Linked (but not bound) to the concepts of data spaces and data sovereignty is the idea of a commons. “Commons” designates a shared resource that is managed by a community for the benefit of its members. Europeana, the meta-aggregator and web portal for the digital collection of European cultural heritage, explicitly conceptualises the planned European Data Space for Cultural Heritage as “an open and resilient commons for the users of European cultural data, where data owners – as opposed to platforms – have control of their data and of how, when and with whom it is shared“. The formulation chosen here is indicative of a learning process with regard to openness: defining an open commons “as opposed to platforms” addresses an issue which is characteristic of open commons, namely the over-use of the available resources which may lead to their depletion. In the classical examples of commons like fishing grounds or pasture, the resource is endangered if users try to profit from it without contributing at the same time to its preservation. However, this is not the case with digital resources. Rather, the issue lies with the potential loss of communal benefits due to actions motivated by self-interest.
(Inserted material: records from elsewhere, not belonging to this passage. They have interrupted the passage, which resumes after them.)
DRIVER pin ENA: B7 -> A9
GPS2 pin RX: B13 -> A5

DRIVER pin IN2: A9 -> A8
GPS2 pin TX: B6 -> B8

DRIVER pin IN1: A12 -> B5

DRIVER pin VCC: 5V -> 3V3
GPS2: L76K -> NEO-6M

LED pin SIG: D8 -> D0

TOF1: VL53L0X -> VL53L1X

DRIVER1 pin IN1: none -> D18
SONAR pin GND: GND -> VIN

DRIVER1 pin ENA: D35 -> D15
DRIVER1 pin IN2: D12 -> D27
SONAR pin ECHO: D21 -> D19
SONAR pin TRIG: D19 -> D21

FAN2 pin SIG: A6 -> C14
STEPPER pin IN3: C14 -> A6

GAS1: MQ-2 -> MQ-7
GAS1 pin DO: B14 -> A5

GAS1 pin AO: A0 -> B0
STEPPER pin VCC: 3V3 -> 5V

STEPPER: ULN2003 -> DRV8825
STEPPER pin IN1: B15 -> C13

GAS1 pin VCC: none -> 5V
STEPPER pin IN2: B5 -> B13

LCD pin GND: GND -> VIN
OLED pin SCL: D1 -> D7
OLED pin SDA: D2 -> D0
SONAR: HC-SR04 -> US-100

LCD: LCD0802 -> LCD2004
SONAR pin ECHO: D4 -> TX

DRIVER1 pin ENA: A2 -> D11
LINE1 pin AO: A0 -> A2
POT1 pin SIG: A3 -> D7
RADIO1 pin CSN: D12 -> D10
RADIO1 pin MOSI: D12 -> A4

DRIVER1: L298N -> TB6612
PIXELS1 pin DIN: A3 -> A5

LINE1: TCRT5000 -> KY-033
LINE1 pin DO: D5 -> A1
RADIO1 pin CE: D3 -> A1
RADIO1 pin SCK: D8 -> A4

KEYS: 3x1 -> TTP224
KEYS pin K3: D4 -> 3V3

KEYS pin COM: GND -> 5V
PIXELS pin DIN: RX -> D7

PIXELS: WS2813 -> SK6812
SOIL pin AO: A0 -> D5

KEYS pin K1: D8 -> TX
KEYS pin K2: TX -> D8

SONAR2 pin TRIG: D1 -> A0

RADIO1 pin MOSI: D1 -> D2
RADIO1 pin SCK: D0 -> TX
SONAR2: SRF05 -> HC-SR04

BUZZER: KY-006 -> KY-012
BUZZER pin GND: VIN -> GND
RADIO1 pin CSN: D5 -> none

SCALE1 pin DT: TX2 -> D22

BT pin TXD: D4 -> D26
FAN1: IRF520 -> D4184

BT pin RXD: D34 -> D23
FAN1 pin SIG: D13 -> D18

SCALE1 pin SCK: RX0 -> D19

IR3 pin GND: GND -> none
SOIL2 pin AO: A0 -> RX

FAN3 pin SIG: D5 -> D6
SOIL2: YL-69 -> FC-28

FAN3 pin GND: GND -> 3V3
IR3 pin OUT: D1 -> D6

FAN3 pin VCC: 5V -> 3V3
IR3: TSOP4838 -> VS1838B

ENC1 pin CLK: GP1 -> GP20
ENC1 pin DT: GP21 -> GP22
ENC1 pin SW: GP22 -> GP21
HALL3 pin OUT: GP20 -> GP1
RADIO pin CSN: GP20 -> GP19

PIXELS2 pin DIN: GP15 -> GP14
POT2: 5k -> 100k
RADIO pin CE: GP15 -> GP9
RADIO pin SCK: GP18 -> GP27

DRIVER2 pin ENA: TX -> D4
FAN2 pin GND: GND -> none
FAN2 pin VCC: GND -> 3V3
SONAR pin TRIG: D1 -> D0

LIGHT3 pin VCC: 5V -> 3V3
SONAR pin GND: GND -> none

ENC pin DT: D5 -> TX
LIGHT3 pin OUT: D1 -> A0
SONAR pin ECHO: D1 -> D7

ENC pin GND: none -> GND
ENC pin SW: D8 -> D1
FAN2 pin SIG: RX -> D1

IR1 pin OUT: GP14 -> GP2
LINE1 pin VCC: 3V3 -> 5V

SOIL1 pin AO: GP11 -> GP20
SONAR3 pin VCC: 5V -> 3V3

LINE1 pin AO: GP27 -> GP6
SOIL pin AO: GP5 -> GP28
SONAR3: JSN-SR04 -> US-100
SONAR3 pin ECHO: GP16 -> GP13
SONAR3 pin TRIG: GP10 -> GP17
In the 21st century, the rise of the big platforms has revealed what has been termed “the paradox of open”: “open resources are most likely to contribute to the power of those with the best means to make use of them“. The need for data spaces managed by a community for the benefit of its members does not only add another shade to openness; at the same time, it opens up another front – the turn against platformization implies a rejection of the dominance of non-European big tech companies.